Anthony Foxx Photo

Anthony Foxx

Appointment
Co-Director, Center for Public Leadership
Emma Bloomberg Professor of the Practice of Public Leadership

MLD-250

We live in a time of deep, seemingly intractable divisions in which the search for common ground proves elusive. Rising from the age of Enlightenment philosophers, democracies were intended to encourage the coexistence of diverse points of view and provide mechanisms for negotiating our differences. The ideal of democracy now faces an existential crisis as even routine government business has been interrupted by partisan disagreements. For example, over the past 30 years, the U.S. has experienced five government shutdowns, the nation’s longest ever occurring in FY 2019 and lasting 35 days. Our democracy’s envisioned culture of negotiation has given way to a new mode of operation: increased reliance on continuing resolutions to fund the federal government. Additionally, issues such as housing, education, healthcare, abortion, social security, the federal debt, and many others continue to be mired in partisan rancor. According to national polling as of July 2024, Americans have record low confidence levels in their federal institutions – only 7% expressed confidence in Congress, 23% expressed confidence in the Presidency, and 16% expressed confidence in the Supreme Court. Are these institutions broken? Why do Americans appear more deeply divided than at any time previously? How do we emerge from this moment a stronger democracy? How can a new generation of democratic leaders emerge to correct course? 
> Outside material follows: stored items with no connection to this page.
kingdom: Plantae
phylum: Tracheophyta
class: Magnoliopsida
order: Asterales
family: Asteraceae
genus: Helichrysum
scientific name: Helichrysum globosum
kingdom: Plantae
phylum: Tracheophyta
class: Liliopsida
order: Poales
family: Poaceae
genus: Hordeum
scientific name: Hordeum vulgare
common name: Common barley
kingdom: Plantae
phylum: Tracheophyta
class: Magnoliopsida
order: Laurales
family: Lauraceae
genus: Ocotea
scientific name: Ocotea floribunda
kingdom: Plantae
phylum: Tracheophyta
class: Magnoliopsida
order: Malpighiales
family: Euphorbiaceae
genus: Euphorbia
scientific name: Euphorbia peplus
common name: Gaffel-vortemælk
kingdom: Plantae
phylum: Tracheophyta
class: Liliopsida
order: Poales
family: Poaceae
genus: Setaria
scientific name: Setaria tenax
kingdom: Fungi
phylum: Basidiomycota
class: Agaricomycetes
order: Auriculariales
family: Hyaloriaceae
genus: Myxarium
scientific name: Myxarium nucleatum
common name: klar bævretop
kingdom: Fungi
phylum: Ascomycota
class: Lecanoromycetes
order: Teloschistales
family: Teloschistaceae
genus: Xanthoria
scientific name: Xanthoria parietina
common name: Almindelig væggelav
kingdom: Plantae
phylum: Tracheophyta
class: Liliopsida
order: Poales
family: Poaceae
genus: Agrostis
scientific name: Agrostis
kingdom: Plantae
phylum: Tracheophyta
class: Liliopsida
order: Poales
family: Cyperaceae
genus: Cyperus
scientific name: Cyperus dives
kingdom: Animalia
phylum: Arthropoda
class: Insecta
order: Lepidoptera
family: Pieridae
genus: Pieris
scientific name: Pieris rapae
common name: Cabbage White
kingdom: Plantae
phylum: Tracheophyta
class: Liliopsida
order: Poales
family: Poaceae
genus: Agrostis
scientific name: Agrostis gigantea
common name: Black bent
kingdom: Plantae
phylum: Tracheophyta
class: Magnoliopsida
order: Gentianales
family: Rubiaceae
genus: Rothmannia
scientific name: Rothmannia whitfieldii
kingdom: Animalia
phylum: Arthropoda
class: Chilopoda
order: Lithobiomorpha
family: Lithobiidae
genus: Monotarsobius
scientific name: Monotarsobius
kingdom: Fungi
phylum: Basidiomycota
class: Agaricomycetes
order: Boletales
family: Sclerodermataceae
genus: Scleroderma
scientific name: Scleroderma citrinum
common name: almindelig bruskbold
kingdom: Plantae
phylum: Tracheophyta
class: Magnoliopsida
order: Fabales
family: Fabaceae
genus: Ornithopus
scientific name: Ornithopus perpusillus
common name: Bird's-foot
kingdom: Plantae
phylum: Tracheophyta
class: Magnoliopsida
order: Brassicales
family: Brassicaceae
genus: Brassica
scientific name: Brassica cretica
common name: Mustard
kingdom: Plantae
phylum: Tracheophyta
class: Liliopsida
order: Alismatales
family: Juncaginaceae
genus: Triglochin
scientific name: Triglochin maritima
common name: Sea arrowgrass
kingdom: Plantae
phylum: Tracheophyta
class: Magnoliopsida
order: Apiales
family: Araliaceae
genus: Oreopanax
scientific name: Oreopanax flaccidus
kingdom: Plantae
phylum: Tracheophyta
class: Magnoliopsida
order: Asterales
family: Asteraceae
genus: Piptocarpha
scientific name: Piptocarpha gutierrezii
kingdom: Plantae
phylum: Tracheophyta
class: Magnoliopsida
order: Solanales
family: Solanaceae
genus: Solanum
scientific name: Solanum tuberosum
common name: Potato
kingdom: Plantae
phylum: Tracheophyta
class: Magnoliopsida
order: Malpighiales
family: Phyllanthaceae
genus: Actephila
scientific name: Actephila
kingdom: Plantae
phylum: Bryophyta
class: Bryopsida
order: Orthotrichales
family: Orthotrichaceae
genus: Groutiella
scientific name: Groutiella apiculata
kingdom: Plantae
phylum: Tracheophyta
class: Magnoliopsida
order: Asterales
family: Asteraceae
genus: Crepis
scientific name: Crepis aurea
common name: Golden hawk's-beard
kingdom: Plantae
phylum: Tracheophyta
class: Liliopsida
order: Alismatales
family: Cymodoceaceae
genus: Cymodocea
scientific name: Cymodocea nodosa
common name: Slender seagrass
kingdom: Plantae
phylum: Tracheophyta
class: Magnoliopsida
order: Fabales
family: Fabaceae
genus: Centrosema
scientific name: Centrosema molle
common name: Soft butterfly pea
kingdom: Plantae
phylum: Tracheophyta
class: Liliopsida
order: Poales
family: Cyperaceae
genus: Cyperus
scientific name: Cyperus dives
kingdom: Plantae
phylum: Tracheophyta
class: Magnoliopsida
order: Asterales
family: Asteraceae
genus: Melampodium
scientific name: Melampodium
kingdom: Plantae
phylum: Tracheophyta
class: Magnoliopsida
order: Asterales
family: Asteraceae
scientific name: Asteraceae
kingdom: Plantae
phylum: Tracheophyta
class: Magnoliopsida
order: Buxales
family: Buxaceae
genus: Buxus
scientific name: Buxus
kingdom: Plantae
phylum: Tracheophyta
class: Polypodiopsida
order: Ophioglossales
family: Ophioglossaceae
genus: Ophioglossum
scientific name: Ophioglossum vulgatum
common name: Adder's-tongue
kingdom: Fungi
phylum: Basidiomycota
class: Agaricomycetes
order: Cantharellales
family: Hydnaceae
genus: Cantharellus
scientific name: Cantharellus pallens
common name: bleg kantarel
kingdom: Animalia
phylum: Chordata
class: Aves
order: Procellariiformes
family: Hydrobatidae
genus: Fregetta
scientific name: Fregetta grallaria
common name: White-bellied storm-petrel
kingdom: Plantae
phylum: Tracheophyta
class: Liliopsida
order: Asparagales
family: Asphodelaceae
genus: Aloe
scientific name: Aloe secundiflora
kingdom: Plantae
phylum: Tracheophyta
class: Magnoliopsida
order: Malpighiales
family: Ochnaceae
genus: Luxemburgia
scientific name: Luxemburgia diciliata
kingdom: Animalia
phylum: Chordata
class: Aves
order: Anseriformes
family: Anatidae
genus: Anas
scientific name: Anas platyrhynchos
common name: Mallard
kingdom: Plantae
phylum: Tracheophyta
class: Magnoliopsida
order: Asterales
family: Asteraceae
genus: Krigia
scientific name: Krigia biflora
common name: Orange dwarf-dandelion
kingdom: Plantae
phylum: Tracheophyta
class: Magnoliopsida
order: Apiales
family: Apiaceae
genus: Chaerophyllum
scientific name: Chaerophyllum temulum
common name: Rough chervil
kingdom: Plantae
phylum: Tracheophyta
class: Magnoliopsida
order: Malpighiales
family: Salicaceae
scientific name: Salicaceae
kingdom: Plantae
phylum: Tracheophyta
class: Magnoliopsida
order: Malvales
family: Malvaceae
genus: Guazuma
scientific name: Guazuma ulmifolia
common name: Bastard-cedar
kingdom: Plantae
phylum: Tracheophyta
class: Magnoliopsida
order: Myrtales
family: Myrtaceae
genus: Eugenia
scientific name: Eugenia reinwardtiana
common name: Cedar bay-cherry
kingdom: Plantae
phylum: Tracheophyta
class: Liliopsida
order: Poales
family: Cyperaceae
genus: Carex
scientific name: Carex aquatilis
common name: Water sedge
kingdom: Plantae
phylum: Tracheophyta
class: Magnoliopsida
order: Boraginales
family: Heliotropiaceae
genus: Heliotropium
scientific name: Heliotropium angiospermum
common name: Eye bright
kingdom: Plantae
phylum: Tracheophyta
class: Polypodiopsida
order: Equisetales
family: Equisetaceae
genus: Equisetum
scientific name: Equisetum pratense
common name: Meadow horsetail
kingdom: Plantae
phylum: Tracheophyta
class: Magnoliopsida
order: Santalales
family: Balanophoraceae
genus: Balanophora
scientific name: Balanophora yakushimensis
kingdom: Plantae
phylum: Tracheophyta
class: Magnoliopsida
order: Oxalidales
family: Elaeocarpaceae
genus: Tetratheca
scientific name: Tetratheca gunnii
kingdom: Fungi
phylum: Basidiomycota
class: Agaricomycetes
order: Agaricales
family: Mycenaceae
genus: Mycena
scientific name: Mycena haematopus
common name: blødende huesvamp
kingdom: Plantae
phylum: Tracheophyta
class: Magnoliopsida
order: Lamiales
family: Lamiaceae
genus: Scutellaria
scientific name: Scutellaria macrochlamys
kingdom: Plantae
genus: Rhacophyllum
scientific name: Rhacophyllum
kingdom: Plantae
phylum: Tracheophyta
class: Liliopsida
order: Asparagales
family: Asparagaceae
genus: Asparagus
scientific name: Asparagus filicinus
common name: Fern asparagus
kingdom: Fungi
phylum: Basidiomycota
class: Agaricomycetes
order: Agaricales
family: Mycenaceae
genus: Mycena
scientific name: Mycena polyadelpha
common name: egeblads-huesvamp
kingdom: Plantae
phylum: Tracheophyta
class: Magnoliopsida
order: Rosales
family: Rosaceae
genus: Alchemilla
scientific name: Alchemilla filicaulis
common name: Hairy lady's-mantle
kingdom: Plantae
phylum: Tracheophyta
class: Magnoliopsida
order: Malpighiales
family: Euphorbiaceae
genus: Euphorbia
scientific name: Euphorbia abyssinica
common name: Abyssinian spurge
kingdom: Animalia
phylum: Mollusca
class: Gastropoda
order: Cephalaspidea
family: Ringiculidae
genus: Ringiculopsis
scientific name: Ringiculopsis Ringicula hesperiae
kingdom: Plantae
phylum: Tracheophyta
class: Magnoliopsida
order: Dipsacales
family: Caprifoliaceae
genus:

This course is designed to give students opportunities to learn and practice navigating ideological differences. Students will examine case studies organized around the following five themes of democratic leadership: listening, personal expression, relationship building, navigating public sentiment and party orthodoxy and delivering results across differences. The course will largely focus on specific public policy challenges and will frequently be informed by insights from the arts and culture. Students will be expected to prepare for active class discussions on substantive issues and to regularly articulate a point-of-view. A substantial part of each class will involve hearing directly from practitioners who have attempted, sometimes successfully, negotiated profound ideological differences. As a culmination of the course, pairs of students will choose a policy topic on which they disagree, attempt to negotiate a resolution, and write a paper discussing their learnings.